• Exercise brief
Restate every line of the material that follows, word for word.

********

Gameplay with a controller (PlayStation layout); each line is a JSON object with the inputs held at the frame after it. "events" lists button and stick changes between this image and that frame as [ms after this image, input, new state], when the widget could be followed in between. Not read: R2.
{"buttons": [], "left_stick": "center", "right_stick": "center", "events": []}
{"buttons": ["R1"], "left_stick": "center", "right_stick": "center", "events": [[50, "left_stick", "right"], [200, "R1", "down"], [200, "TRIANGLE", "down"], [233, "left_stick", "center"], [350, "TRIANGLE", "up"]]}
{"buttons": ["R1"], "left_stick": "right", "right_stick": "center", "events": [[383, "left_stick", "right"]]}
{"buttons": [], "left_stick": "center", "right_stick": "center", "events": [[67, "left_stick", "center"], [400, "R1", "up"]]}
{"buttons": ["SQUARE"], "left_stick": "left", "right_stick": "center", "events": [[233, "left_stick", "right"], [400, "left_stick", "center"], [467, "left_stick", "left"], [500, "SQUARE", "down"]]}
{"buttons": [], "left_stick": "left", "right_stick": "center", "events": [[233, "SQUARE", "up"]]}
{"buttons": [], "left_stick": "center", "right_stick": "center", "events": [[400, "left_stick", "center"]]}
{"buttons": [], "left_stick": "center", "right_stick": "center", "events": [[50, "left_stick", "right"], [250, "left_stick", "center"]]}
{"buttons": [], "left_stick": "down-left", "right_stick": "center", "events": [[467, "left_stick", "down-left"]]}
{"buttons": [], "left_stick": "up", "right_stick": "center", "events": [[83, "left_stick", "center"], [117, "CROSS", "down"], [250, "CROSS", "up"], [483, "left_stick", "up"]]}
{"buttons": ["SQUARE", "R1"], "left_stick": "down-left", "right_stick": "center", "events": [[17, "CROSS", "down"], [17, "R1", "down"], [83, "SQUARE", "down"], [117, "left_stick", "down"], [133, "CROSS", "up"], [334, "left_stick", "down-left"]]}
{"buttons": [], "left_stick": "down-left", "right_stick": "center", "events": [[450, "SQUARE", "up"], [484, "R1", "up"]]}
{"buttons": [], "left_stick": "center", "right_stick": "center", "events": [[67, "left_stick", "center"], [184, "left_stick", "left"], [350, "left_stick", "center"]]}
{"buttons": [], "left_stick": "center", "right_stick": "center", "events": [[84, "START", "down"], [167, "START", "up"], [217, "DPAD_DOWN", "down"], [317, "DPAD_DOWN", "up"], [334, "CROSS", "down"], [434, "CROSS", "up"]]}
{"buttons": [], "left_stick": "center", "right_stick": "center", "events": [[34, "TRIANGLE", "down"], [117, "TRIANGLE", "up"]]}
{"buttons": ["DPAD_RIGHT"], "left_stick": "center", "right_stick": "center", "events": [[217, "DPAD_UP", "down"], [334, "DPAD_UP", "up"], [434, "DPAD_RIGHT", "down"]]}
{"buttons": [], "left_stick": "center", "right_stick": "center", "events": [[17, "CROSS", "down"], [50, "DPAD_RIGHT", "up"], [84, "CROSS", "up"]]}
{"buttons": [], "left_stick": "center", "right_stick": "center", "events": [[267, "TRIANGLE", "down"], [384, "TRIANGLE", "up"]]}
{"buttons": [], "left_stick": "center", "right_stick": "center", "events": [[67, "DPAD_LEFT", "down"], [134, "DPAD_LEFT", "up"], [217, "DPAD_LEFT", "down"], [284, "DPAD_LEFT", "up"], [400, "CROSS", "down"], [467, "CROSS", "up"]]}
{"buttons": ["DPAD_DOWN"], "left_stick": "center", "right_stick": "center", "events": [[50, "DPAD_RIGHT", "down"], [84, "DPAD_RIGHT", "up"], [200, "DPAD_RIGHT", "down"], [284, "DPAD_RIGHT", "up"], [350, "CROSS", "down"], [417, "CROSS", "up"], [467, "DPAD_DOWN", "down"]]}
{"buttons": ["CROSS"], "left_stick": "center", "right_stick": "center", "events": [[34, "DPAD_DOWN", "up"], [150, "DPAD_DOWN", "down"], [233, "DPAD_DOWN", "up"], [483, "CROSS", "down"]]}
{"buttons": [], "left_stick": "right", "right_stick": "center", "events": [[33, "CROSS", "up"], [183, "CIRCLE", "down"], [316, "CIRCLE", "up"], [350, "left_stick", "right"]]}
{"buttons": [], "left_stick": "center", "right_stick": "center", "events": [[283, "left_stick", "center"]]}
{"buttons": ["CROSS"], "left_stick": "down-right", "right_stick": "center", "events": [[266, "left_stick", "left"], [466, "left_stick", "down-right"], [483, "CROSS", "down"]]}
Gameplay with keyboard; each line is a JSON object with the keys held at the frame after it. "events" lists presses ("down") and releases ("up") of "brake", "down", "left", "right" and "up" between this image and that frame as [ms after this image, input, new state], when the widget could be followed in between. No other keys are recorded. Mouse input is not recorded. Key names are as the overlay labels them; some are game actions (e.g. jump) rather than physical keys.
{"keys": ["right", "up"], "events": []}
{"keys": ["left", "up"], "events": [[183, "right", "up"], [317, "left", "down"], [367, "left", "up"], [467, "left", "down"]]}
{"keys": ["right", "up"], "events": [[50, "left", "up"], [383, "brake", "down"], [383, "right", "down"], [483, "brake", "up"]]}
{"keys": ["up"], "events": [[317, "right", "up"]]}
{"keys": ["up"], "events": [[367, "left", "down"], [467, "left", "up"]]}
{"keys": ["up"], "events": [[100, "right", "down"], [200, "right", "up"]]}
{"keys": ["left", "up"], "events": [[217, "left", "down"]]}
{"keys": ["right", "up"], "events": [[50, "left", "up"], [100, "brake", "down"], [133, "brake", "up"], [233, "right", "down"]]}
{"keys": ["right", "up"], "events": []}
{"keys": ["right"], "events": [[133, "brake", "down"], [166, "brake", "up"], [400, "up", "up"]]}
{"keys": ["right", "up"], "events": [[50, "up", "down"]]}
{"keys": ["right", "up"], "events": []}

********

• Exercise response
Gameplay with a controller (PlayStation layout); each line is a JSON object with the inputs held at the frame after it. "events" lists button and stick changes between this image and that frame as [ms after this image, input, new state], when the widget could be followed in between. Not read: R2.
{"buttons": [], "left_stick": "center", "right_stick": "center", "events": []}
{"buttons": ["R1"], "left_stick": "center", "right_stick": "center", "events": [[50, "left_stick", "right"], [200, "R1", "down"], [200, "TRIANGLE", "down"], [233, "left_stick", "center"], [350, "TRIANGLE", "up"]]}
{"buttons": ["R1"], "left_stick": "right", "right_stick": "center", "events": [[383, "left_stick", "right"]]}
{"buttons": [], "left_stick": "center", "right_stick": "center", "events": [[67, "left_stick", "center"], [400, "R1", "up"]]}
{"buttons": ["SQUARE"], "left_stick": "left", "right_stick": "center", "events": [[233, "left_stick", "right"], [400, "left_stick", "center"], [467, "left_stick", "left"], [500, "SQUARE", "down"]]}
{"buttons": [], "left_stick": "left", "right_stick": "center", "events": [[233, "SQUARE", "up"]]}
{"buttons": [], "left_stick": "center", "right_stick": "center", "events": [[400, "left_stick", "center"]]}
{"buttons": [], "left_stick": "center", "right_stick": "center", "events": [[50, "left_stick", "right"], [250, "left_stick", "center"]]}
{"buttons": [], "left_stick": "down-left", "right_stick": "center", "events": [[467, "left_stick", "down-left"]]}
{"buttons": [], "left_stick": "up", "right_stick": "center", "events": [[83, "left_stick", "center"], [117, "CROSS", "down"], [250, "CROSS", "up"], [483, "left_stick", "up"]]}
{"buttons": ["SQUARE", "R1"], "left_stick": "down-left", "right_stick": "center", "events": [[17, "CROSS", "down"], [17, "R1", "down"], [83, "SQUARE", "down"], [117, "left_stick", "down"], [133, "CROSS", "up"], [334, "left_stick", "down-left"]]}
{"buttons": [], "left_stick": "down-left", "right_stick": "center", "events": [[450, "SQUARE", "up"], [484, "R1", "up"]]}
{"buttons": [], "left_stick": "center", "right_stick": "center", "events": [[67, "left_stick", "center"], [184, "left_stick", "left"], [350, "left_stick", "center"]]}
{"buttons": [], "left_stick": "center", "right_stick": "center", "events": [[84, "START", "down"], [167, "START", "up"], [217, "DPAD_DOWN", "down"], [317, "DPAD_DOWN", "up"], [334, "CROSS", "down"], [434, "CROSS", "up"]]}
{"buttons": [], "left_stick": "center", "right_stick": "center", "events": [[34, "TRIANGLE", "down"], [117, "TRIANGLE", "up"]]}
{"buttons": ["DPAD_RIGHT"], "left_stick": "center", "right_stick": "center", "events": [[217, "DPAD_UP", "down"], [334, "DPAD_UP", "up"], [434, "DPAD_RIGHT", "down"]]}
{"buttons": [], "left_stick": "center", "right_stick": "center", "events": [[17, "CROSS", "down"], [50, "DPAD_RIGHT", "up"], [84, "CROSS", "up"]]}
{"buttons": [], "left_stick": "center", "right_stick": "center", "events": [[267, "TRIANGLE", "down"], [384, "TRIANGLE", "up"]]}
{"buttons": [], "left_stick": "center", "right_stick": "center", "events": [[67, "DPAD_LEFT", "down"], [134, "DPAD_LEFT", "up"], [217, "DPAD_LEFT", "down"], [284, "DPAD_LEFT", "up"], [400, "CROSS", "down"], [467, "CROSS", "up"]]}
{"buttons": ["DPAD_DOWN"], "left_stick": "center", "right_stick": "center", "events": [[50, "DPAD_RIGHT", "down"], [84, "DPAD_RIGHT", "up"], [200, "DPAD_RIGHT", "down"], [284, "DPAD_RIGHT", "up"], [350, "CROSS", "down"], [417, "CROSS", "up"], [467, "DPAD_DOWN", "down"]]}
{"buttons": ["CROSS"], "left_stick": "center", "right_stick": "center", "events": [[34, "DPAD_DOWN", "up"], [150, "DPAD_DOWN", "down"], [233, "DPAD_DOWN", "up"], [483, "CROSS", "down"]]}
{"buttons": [], "left_stick": "right", "right_stick": "center", "events": [[33, "CROSS", "up"], [183, "CIRCLE", "down"], [316, "CIRCLE", "up"], [350, "left_stick", "right"]]}
{"buttons": [], "left_stick": "center", "right_stick": "center", "events": [[283, "left_stick", "center"]]}
{"buttons": ["CROSS"], "left_stick": "down-right", "right_stick": "center", "events": [[266, "left_stick", "left"], [466, "left_stick", "down-right"], [483, "CROSS", "down"]]}
Gameplay with keyboard; each line is a JSON object with the keys held at the frame after it. "events" lists presses ("down") and releases ("up") of "brake", "down", "left", "right" and "up" between this image and that frame as [ms after this image, input, new state], when the widget could be followed in between. No other keys are recorded. Mouse input is not recorded. Key names are as the overlay labels them; some are game actions (e.g. jump) rather than physical keys.
{"keys": ["right", "up"], "events": []}
{"keys": ["left", "up"], "events": [[183, "right", "up"], [317, "left", "down"], [367, "left", "up"], [467, "left", "down"]]}
{"keys": ["right", "up"], "events": [[50, "left", "up"], [383, "brake", "down"], [383, "right", "down"], [483, "brake", "up"]]}
{"keys": ["up"], "events": [[317, "right", "up"]]}
{"keys": ["up"], "events": [[367, "left", "down"], [467, "left", "up"]]}
{"keys": ["up"], "events": [[100, "right", "down"], [200, "right", "up"]]}
{"keys": ["left", "up"], "events": [[217, "left", "down"]]}
{"keys": ["right", "up"], "events": [[50, "left", "up"], [100, "brake", "down"], [133, "brake", "up"], [233, "right", "down"]]}
{"keys": ["right", "up"], "events": []}
{"keys": ["right"], "events": [[133, "brake", "down"], [166, "brake", "up"], [400, "up", "up"]]}
{"keys": ["right", "up"], "events": [[50, "up", "down"]]}
{"keys": ["right", "up"], "events": []}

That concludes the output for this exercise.